*** Opening of Raw data ***

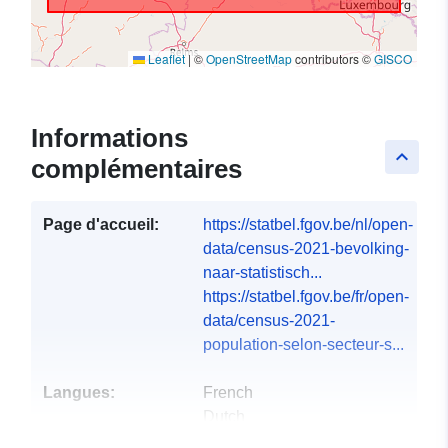
Leaflet
|
©
OpenStreetMap
contributors ©
GISCO
Informations
keyboard_arrow_up
complémentaires
Page d'accueil:
https://statbel.fgov.be/nl/open-
data/census-2021-bevolking-
naar-statistisch...
https://statbel.fgov.be/fr/open-
data/census-2021-
population-selon-secteur-s...
Langues:
French
Dutch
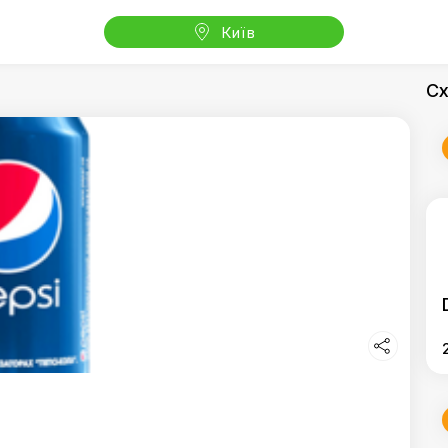
Київ
Сх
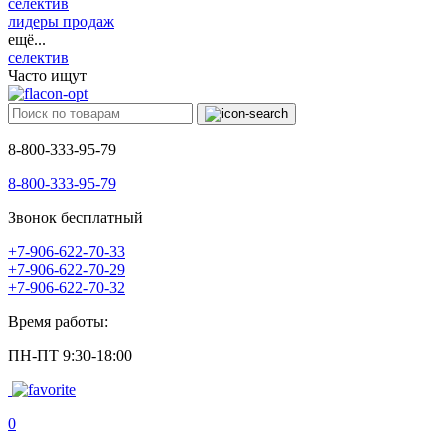
селектив
лидеры продаж
ещё...
селектив
Часто ищут
8-800-333-95-79
8-800-333-95-79
Звонок бесплатный
+7-906-622-70-33
+7-906-622-70-29
+7-906-622-70-32
Время работы:
ПН-ПТ 9:30-18:00
0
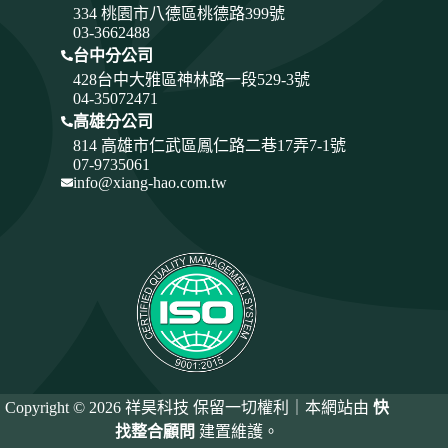
334
桃園市八德區桃德路399號
03-3662488
台中分公司
428
台中大雅區神林路一段529-3號
04-35072471
高雄分公司
814 高雄市仁武區鳳仁路二巷17弄7-1號
07-9735061
info@xiang-hao.com.tw
Copyright © 2026 祥昊科技 保留一切權利｜本網站由
快
找整合顧問
建置維護。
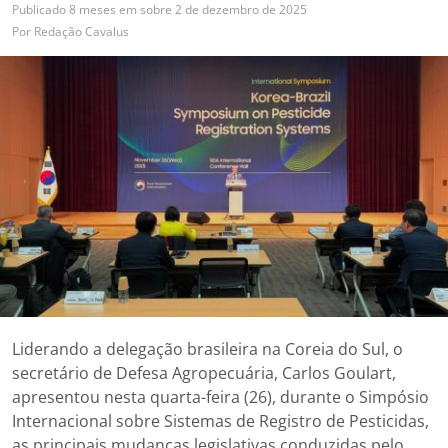
Publicado
8 meses em
sobre
2 de dezembro de 2025
Por
Redação Cavalus
Liderando a delegação brasileira na Coreia do Sul, o
secretário de Defesa Agropecuária, Carlos Goulart,
apresentou nesta quarta-feira (26), durante o Simpósio
Internacional sobre Sistemas de Registro de Pesticidas,
as principais mudanças legislativas conduzidas pelo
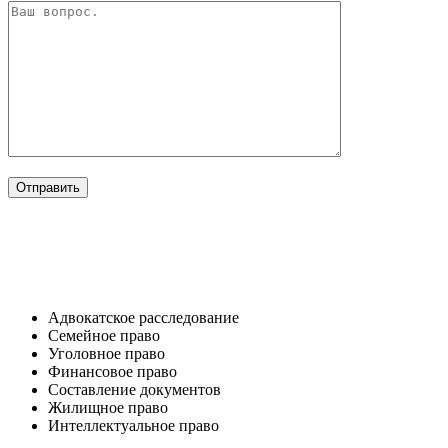
ОТРАСЛИ
Адвокатское расследование
Семейное право​
Уголовное право​
Финансовое право
Составление документов​
Жилищное право​
Интеллектуальное право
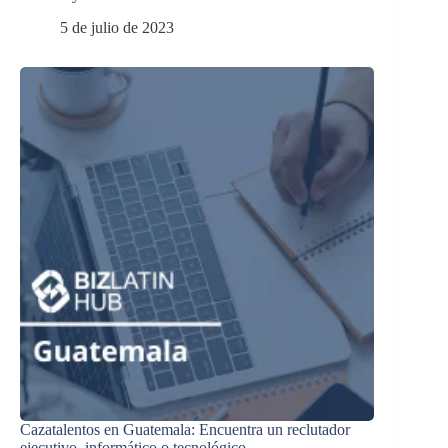
5 de julio de 2023
Cazatalentos en Guatemala: Encuentra un reclutador
ejecutivo, informático o tecnológico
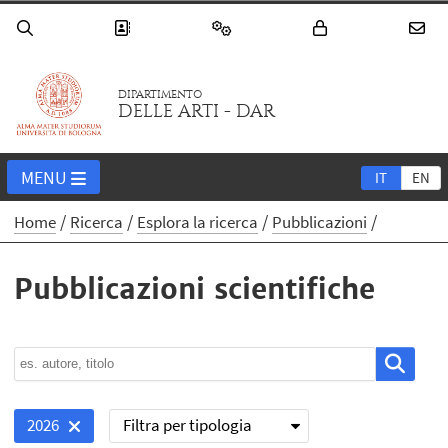
DIPARTIMENTO
DELLE ARTI - DAR
MENU
IT
EN
Home
Ricerca
Esplora la ricerca
Pubblicazioni
Pubblicazioni scientifiche
Filtra per tipologia
2026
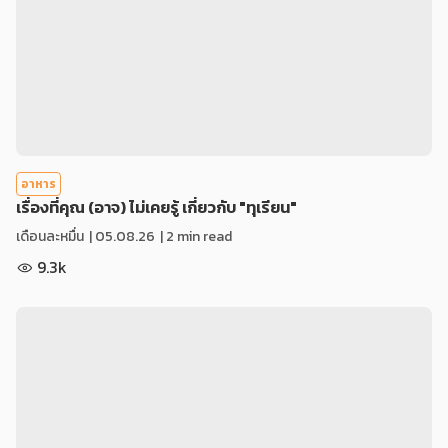
อาหาร
เรื่องที่คุณ (อาจ) ไม่เคยรู้ เกี่ยวกับ "ทุเรียน"
เดือนละหมื่น
|
05.08.26
| 2 min read
9.3k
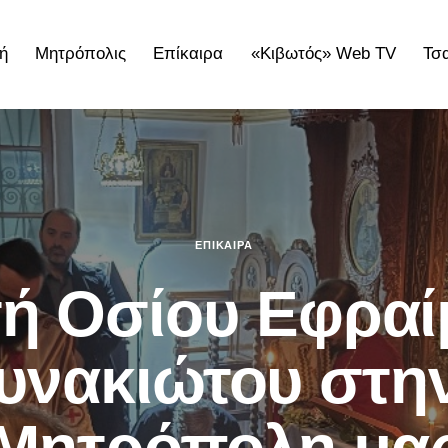
ή
Μητρόπολις
Επίκαιρα
«Κιβωτός» Web TV
Τσ
ολις
Επίκαιρα
«Κιβωτός» Web TV
Τσατσαρωνάκε
ΕΠΊΚΑΙΡΑ
ή Οσίου Εφραί
υνακιώτου στην
Μητρόπολη μα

*** Close of Raw data ***

> Job: Can you retype every record above exactly, leaving out the pictures?

> Your response:
Leaflet
|
©
OpenStreetMap
contributors ©
GISCO
Informations
keyboard_arrow_up
complémentaires
Page d'accueil:
https://statbel.fgov.be/nl/open-
data/census-2021-bevolking-
naar-statistisch...
https://statbel.fgov.be/fr/open-
data/census-2021-
population-selon-secteur-s...
Langues:
French
Dutch
Київ
Сх
селектив
лидеры продаж
ещё...
селектив
Часто ищут
8-800-333-95-79
8-800-333-95-79
Звонок бесплатный
+7-906-622-70-33
+7-906-622-70-29
+7-906-622-70-32
Время работы:
ПН-ПТ 9:30-18:00
0
334
桃園市八德區桃德路399號
03-3662488
台中分公司
428
台中大雅區神林路一段529-3號
04-35072471
高雄分公司
814 高雄市仁武區鳳仁路二巷17弄7-1號
07-9735061
info@xiang-hao.com.tw
Copyright © 2026 祥昊科技 保留一切權利｜本網站由
快
找整合顧問
建置維護。
Publicado
8 meses em
sobre
2 de dezembro de 2025
Por
Redação Cavalus
Liderando a delegação brasileira na Coreia do Sul, o
secretário de Defesa Agropecuária, Carlos Goulart,
apresentou nesta quarta-feira (26), durante o Simpósio
Internacional sobre Sistemas de Registro de Pesticidas,
as principais mudanças legislativas conduzidas pelo
ОТРАСЛИ
Адвокатское расследование
Семейное право​
Уголовное право​
Финансовое право
Составление документов​
Жилищное право​
Интеллектуальное право
5 de julio de 2023
Cazatalentos en Guatemala: Encuentra un reclutador
ejecutivo, informático o tecnológico
DIPARTIMENTO
DELLE ARTI - DAR
MENU
IT
EN
Home
Ricerca
Esplora la ricerca
Pubblicazioni
Pubblicazioni scientifiche
Filtra per tipologia
2026
อาหาร
เรื่องที่คุณ (อาจ) ไม่เคยรู้ เกี่ยวกับ "ทุเรียน"
เดือนละหมื่น
|
05.08.26
| 2 min read
9.3k
ή
Μητρόπολις
Επίκαιρα
«Κιβωτός» Web TV
Τσ
ολις
Επίκαιρα
«Κιβωτός» Web TV
Τσατσαρωνάκε
ΕΠΊΚΑΙΡΑ
ή Οσίου Εφραί
υνακιώτου στην
Μητρόπολη μα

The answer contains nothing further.